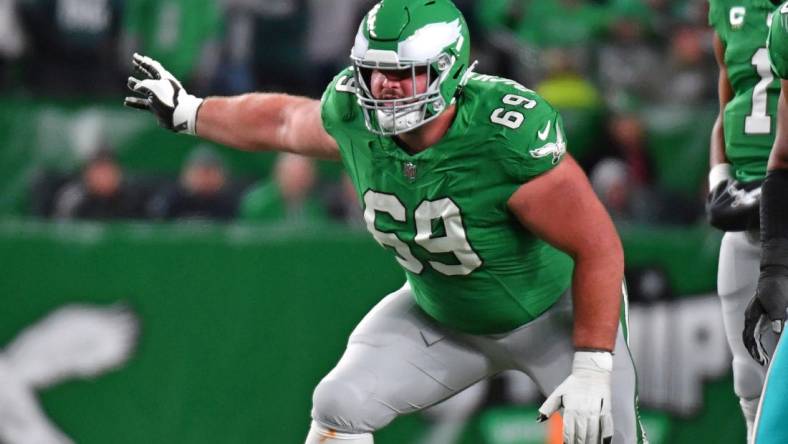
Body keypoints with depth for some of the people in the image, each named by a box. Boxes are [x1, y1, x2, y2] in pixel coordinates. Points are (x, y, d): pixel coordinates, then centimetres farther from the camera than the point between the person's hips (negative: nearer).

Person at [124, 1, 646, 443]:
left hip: (553, 315, -5)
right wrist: (189, 113, 19)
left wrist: (591, 370, -32)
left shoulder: (509, 135, -38)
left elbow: (599, 248, -31)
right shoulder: (354, 116, -20)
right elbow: (284, 120, 6)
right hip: (441, 317, 5)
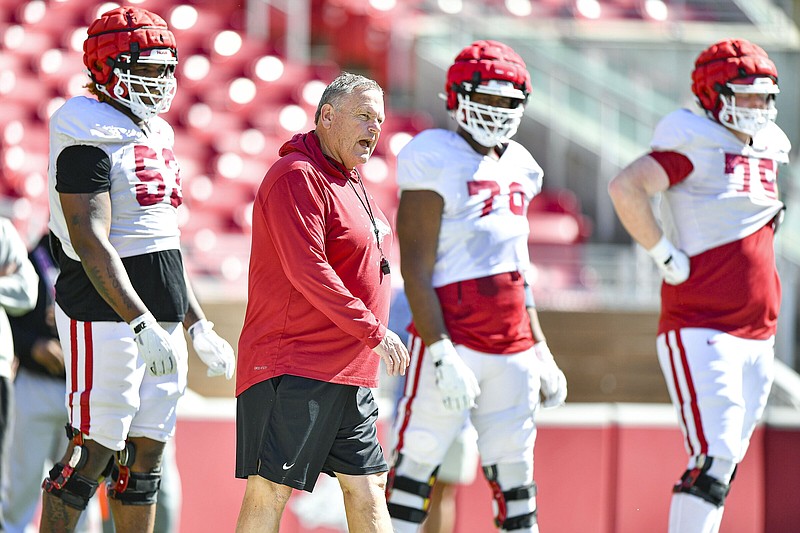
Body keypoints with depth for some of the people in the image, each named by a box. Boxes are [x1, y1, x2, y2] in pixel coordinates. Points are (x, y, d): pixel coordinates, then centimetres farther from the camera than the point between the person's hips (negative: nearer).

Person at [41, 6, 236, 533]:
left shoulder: (155, 135, 17)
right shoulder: (89, 140, -12)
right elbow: (91, 244, -20)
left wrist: (197, 325, 21)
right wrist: (141, 324, -26)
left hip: (158, 317, 9)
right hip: (107, 314, -9)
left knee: (146, 452, 9)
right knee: (94, 451, -8)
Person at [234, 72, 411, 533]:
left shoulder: (350, 180, 20)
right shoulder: (298, 177, -12)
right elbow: (307, 271, -21)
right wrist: (374, 332, -19)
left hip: (349, 373, 10)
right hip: (292, 370, -10)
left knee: (368, 486, 9)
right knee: (270, 492, -9)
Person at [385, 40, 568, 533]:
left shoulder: (517, 168, 14)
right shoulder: (436, 161, -8)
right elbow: (416, 270, -12)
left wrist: (541, 353, 18)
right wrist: (441, 353, -19)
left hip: (512, 346, 7)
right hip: (454, 339, -7)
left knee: (515, 470, 8)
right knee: (418, 461, -5)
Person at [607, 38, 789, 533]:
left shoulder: (766, 149, 16)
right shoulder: (695, 144, -9)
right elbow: (626, 187, -24)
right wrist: (667, 258, -18)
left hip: (756, 337, 8)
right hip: (700, 330, -8)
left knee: (724, 464, 9)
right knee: (713, 458, -17)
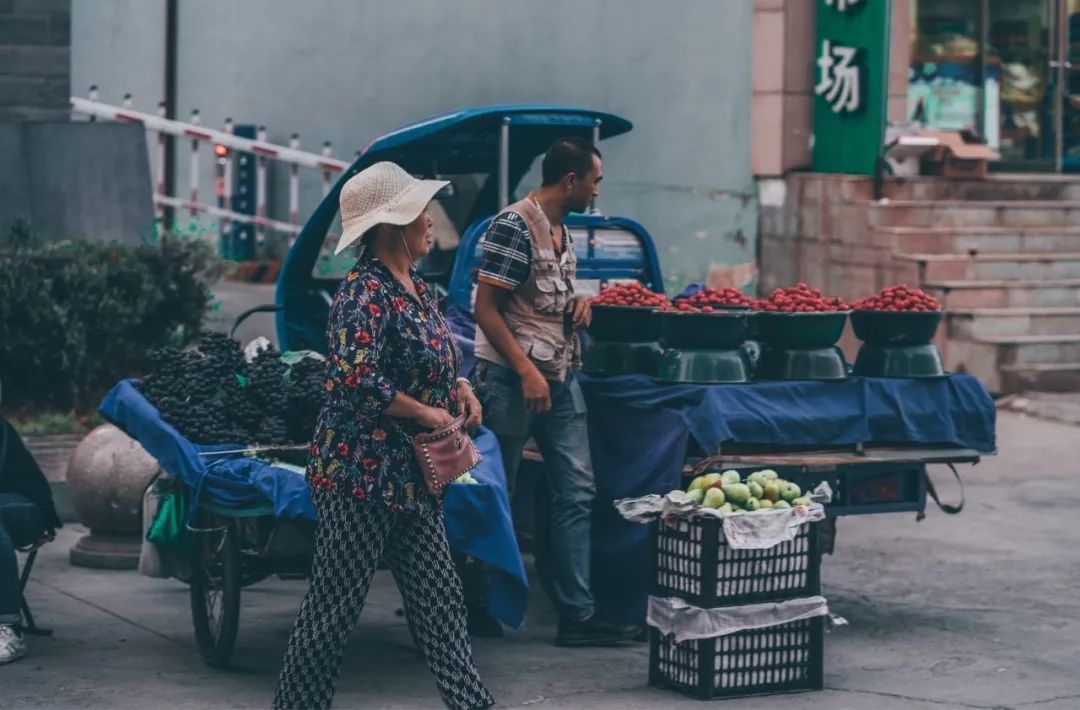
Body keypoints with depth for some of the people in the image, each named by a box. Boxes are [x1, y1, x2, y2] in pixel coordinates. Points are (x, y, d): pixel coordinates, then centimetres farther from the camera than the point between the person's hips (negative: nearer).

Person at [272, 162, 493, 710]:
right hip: (359, 473, -9)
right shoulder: (365, 293, -18)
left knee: (439, 597, 10)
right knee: (335, 603, 0)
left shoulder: (415, 287, 11)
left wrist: (461, 388, 6)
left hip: (410, 475, 9)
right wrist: (426, 413, -17)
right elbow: (358, 379, -29)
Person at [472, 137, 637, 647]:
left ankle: (577, 614, 3)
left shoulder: (561, 230, 14)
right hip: (513, 378, -9)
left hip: (561, 379, 9)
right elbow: (485, 308, -16)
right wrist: (527, 371, -21)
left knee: (577, 493, 2)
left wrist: (578, 301, 7)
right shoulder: (513, 226, -14)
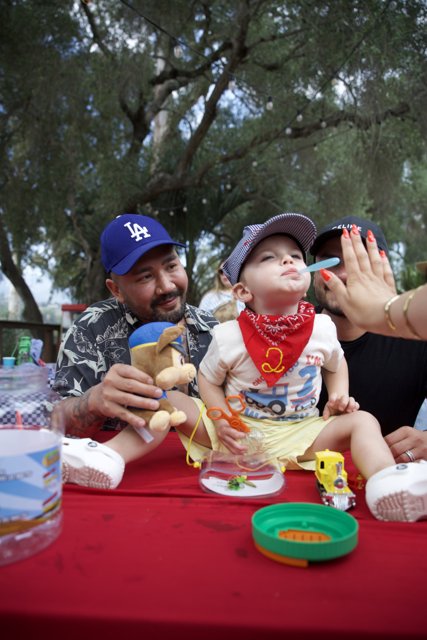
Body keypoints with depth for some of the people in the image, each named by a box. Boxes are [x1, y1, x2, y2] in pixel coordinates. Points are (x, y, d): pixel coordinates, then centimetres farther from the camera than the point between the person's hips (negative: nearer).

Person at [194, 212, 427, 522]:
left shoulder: (322, 328, -6)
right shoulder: (228, 337, -15)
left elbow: (336, 364, 16)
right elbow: (208, 379, 0)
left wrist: (339, 394, -3)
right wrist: (222, 420, -16)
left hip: (302, 433, 1)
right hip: (244, 432, -1)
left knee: (362, 420, -18)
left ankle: (387, 483, -44)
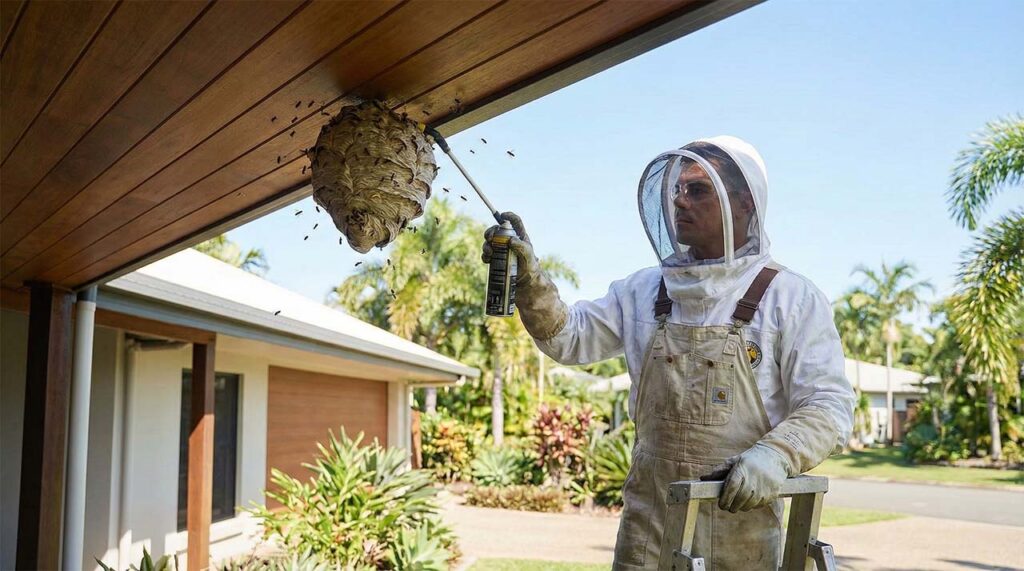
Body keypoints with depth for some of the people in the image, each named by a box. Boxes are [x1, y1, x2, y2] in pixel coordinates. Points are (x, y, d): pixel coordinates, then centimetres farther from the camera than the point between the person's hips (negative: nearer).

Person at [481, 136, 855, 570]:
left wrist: (774, 456, -27)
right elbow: (569, 338, 5)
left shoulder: (790, 297, -5)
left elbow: (829, 405, -9)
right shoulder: (644, 291, 7)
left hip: (742, 523, -2)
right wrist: (529, 276, -11)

________________________

__AUFGABENSTELLUNG__:
Gib die Zeilen vom Anfang der Einträge bis einschließlich der Zeile mit „right shoulder: (354, 116, -20)“ als Markdown-Tabelle mit den Spalten „Nr.“ und „Zeile“ wieder und lass dabei Leerzeilen weg. Die Bilder gehören nicht in die Antwort.

__LÖSUNG__:
| Nr. | Zeile |
|---|---|
| 1 | Body keypoints with depth for some of the people in the image, each named by a box. Boxes are [x1, y1, x2, y2] in pixel coordinates. Points are (x, y, d): pixel coordinates, then centimetres farther from the camera than the point between the person's hips (negative: nearer). |
| 2 | Person at [124, 1, 646, 443]: |
| 3 | left hip: (553, 315, -5) |
| 4 | right wrist: (189, 113, 19) |
| 5 | left wrist: (591, 370, -32) |
| 6 | left shoulder: (509, 135, -38) |
| 7 | left elbow: (599, 248, -31) |
| 8 | right shoulder: (354, 116, -20) |